Disclaimer: I’m a maintainer of the Micrometer and Spring Cloud Sleuth projects.
I would be cautious about statements such as “de facto standard” (especially following the history of OpenTracing - e.g. Couchbase went all in on OT and now they created their own facade) or claims that it’s Micrometer that should fit in the said project, since Micrometer has been in the industry for longer.
Micrometer (since 2016) and its distributed tracing predecessor Spring Cloud Sleuth (since 2014) have been Generally Available (GA) for almost a decade. We haven’t been breaking compatibility with each release, we’re not releasing alpha versions, we’re releasing GA versions. We’re giving our users options to migrate to new versions gradually since we’re releasing a minor release every 6 months.
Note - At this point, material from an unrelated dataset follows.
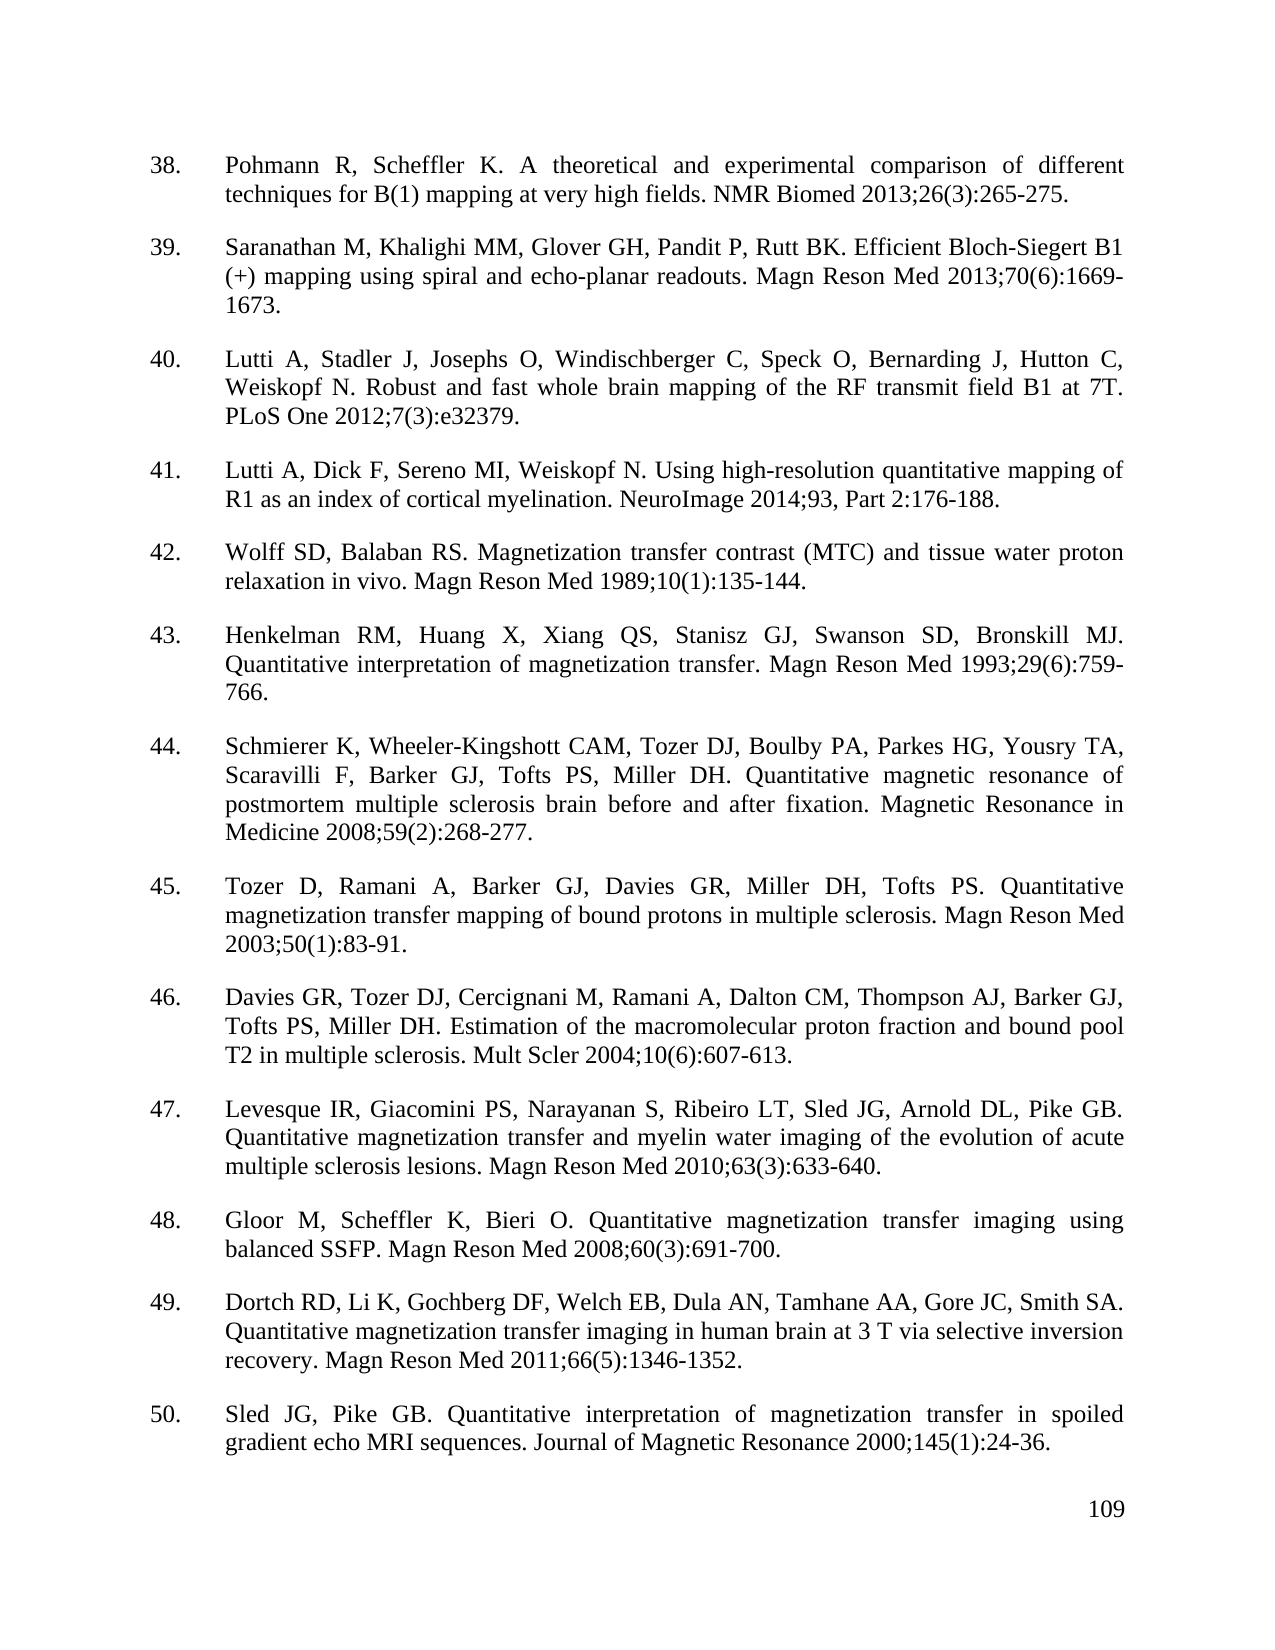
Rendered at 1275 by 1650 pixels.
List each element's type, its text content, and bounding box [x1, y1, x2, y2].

Micrometer projects are widely used throughout the word by the developers and library maintainers.
Micrometer instruments projects either in the Micrometer codebase or directly in the projects’ codebases. Regardless, we update the code whenever the instrumented projects change over time. You don’t have to install any agents, it doesn’t rely on reflections so you won’t get any compatibility problems. It also works well with native images! In case instrumentation is difficult or impossible to be done, we work with the instrumented project to learn how the project could get instrumented properly and help the projects add additional hook points.
Micrometer Observation API allows you to instrument your code once and have multiple benefits out of it. Today you can have traces, metrics and logs but in the future you can plug in new signals. That won’t require your instrumentation code to change at all. New signals become a configuration problem. Same relates to naming conventions and tagging - you can configure these separately. If you have separate APIs for different signals you need to write the same code multiple times to do the instrumentation.
Micrometer, Micrometer Observation and Micrometer Tracing APIs provide facades that can be trusted, to our users. Micrometer is not going anywhere, it’s actively maintained! History taught us that even the de facto standards (like Netflix Hystrix) can become obsolete one day. So, even if today you’re using a tool that our API delegates to, you’ll be able to migrate away from that tool if it ever gets dropped. You’re safe with us! Also, you can use Micrometer Observation without Micrometer Tracing, in fact, as far as distributed tracing is concerned, you can even configure Micrometer to use your favorite tracing tool directly!
Micrometer Docs Generator contains very interesting features such as it can have your code scanned and produce documentation out of it. Example for Spring Cloud Task.
To sum it up: as you can see the Micrometer portfolio is stable, mature, is being developed actively, has a healthy community and has a broad feature set. It can work with various signals such as metrics, traces coming from different libraries including OpenTelemetry or Brave. Micrometer is vendor-neutral and supports various protocols (e.g. W3C, B3, OTLP, Prometheus etc.).